---------- Information given

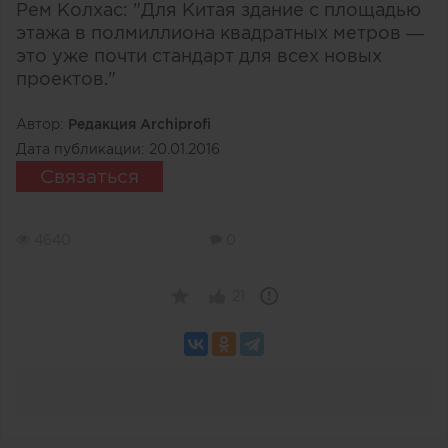
Рем Колхас: "Для Китая здание с площадью
этажа в полмиллиона квадратных метров —
это уже почти стандарт для всех новых
проектов."
Автор:
Редакция Archiprofi
Дата публикации:
20.01.2016
Связаться
4640
0
21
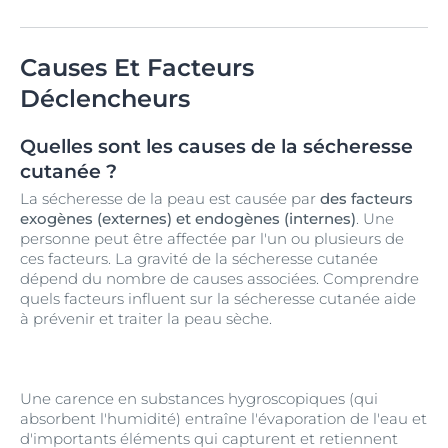
Causes Et Facteurs
Déclencheurs
Quelles sont les causes de la sécheresse
cutanée ?
La sécheresse de la peau est causée par
des facteurs
exogènes (externes) et endogènes (internes)
. Une
personne peut être affectée par l'un ou plusieurs de
ces facteurs. La gravité de la sécheresse cutanée
dépend du nombre de causes associées. Comprendre
quels facteurs influent sur la sécheresse cutanée aide
à prévenir et traiter la peau sèche.
Une carence en substances hygroscopiques (qui
absorbent l'humidité) entraîne l'évaporation de l'eau et
d'importants éléments qui capturent et retiennent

--------------------

**Task requirements**
Check the entries above line by line and return each one containing the word "sécheresse".

**Solution for this exercise**
Quelles sont les causes de la sécheresse
La sécheresse de la peau est causée par
ces facteurs. La gravité de la sécheresse cutanée
quels facteurs influent sur la sécheresse cutanée aide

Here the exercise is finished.